Les symptômes désagréables de la ménopause s’estompent rapidement. Mais les séances doivent se poursuivre pour permettre à Nathalie De Martin de travailler sur ses blessures enfouies depuis trop longtemps. Des sacs de cailloux, comme elle les appelle, qui pesaient sur son quotidien, son nouveau couple, et sa manière d’appréhender les changements du corps à la ménopause. C’est avec Barbara Poggioli Guignard, infirmière cheffe de l’unité de gynécologie et du Centre du sein, et l’une des spécialistes de l’hypnose au sein du RHNe, qu’elle dépose un à un ses sacs de cailloux. «J’ai tout de suite adoré Barbara. Lors de notre première rencontre, elle a pris tout le temps nécessaire pour me mettre en confiance et répondre à toutes mes questions. Nous avons fixé ensemble la fréquence des séances et le temps d’intégration entre elles, car il faut laisser la possibilité à l’inconscient et au corps d’assimiler le travail accompli et gérer ses répercussions.»

« J’ai appris que j’étais bien plus forte et résiliente que je le pensais »

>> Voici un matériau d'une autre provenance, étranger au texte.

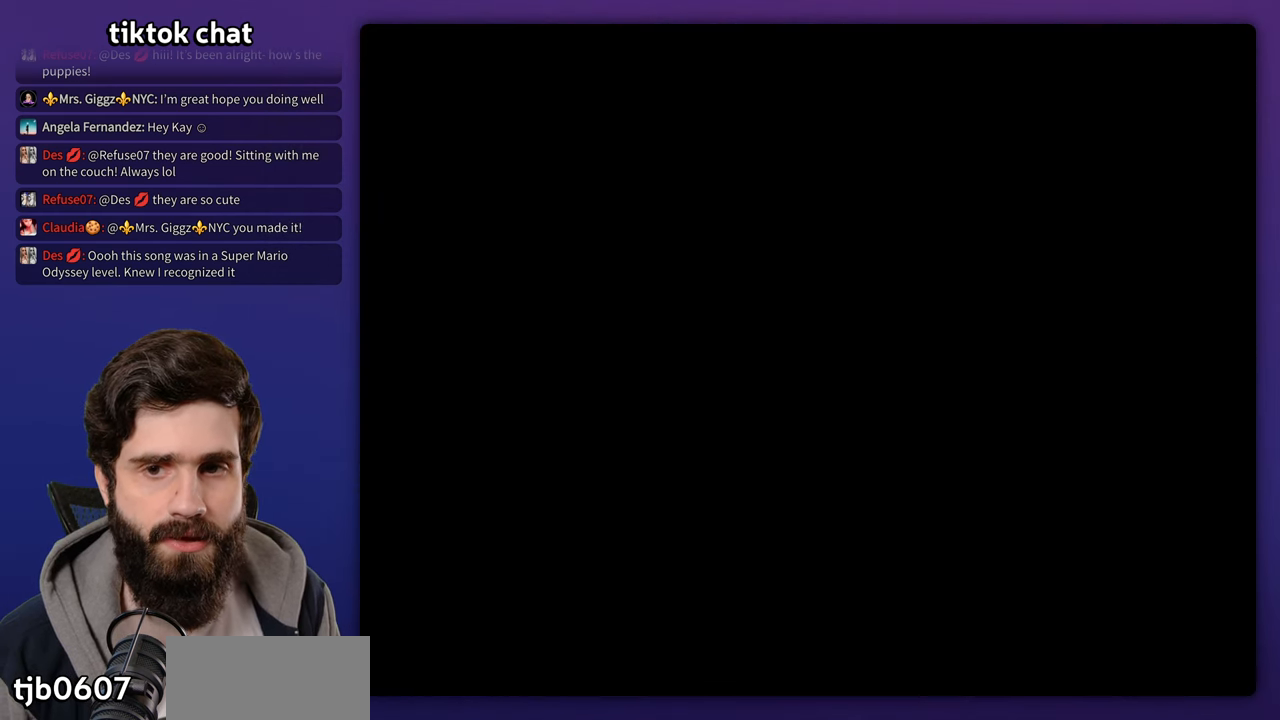
Gameplay with a controller (Nintendo layout); each line is a JSON object with the inputs held at the frame after it (dt_ms = milliseconds from this image to that frame). "events" lists button and stick changes between this image and that frame as [ms after this image, input, new state], when the widget could be followed in between. Not read: DPAD_DOWN DPAD_RIGHT L3 R3 Y.
{"dt_ms": 500, "buttons": [], "events": [[17, "B", "up"], [100, "B", "down"], [183, "B", "up"], [250, "B", "down"], [350, "B", "up"]]}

Grâce à ses deux expériences passées avec l’hypnose ainsi qu’à une formation en EFT pour pratiquer l’autohypnose, Nathalie De Martin, adepte des médecines douces, n’a pas eu de peine à lâcher prise. L’hypnose fonctionne-t-elle à chaque fois? «Pour moi oui, à une exception près. Ce jour-là, on voulait travailler sur un traumatisme en particulier et ce n’était pas le moment apparemment. Mon corps n’était pas d’accord. En hypnose, les choses arrivent quand on est prêt à les entendre.» La Neuchâteloise rappelle aussi qu’à aucun moment, on ne perd la conscience de ce qui se passe: «Les thérapeutes vous mettent dans un état de transe afin de pouvoir communiquer avec l’inconscient, et non avec votre mental. Car le mental ne fait que vous mentir comme son nom l’indique, sourit-elle. Il raconte des potentialités, mais pas la réalité. Il faut donc travailler à un autre niveau pour chercher et utiliser les ressources qui nous sont utiles face à une problématique.» Chaque entretien se construit en fonction des réactions de l’hypnotisée. À chaque étape, la thérapeute adapte ses interventions en fonction des réactions de la patiente. «Si ce n’est pas le cas, Barbara part dans une autre direction. Rien n’est forcé. Parfois, il faut plusieurs séances pour résoudre un problème, car le blocage est important et il m’arrive de pleurer parce que les émotions sortent. Mais à la fin, j’ai toujours le sentiment d’avoir été délestée d’un gros poids.» Après près de deux ans de suivi, Nathalie De Martin, 52 ans, a le sentiment d’avoir vécu une renaissance. Ses problèmes ne sont pas tous résolus, mais elle estime disposer des outils indispensables pour affronter les obstacles de la vie. Ce travail sur elle-même, elle l’a considéré dès le départ comme une série de défis à relever. Et la compétitrice y a pris goût: «J’ai appris que j’étais bien plus forte et résiliente que je le pensais. Je ne sais pas si l’hypnose m’a changée, mais je suis sûre que mon regard sur la vie et les autres a beaucoup changé.» Son but, dans un futur proche, est de pouvoir travailler sur elle-même seule, avec les clés dont elle dispose désormais. «Je n’ai qu’un seul regret dans ma vie: ne pas avoir fait cette thérapie plus tôt. Si j’ai un conseil à donner à mes filles aujourd’hui, c’est de ne pas attendre pour effectuer une thérapie, par hypnose ou tout autre chose qui leur conviennent, pour cicatriser leurs blessures. Elles en ont forcément. On en a tous.»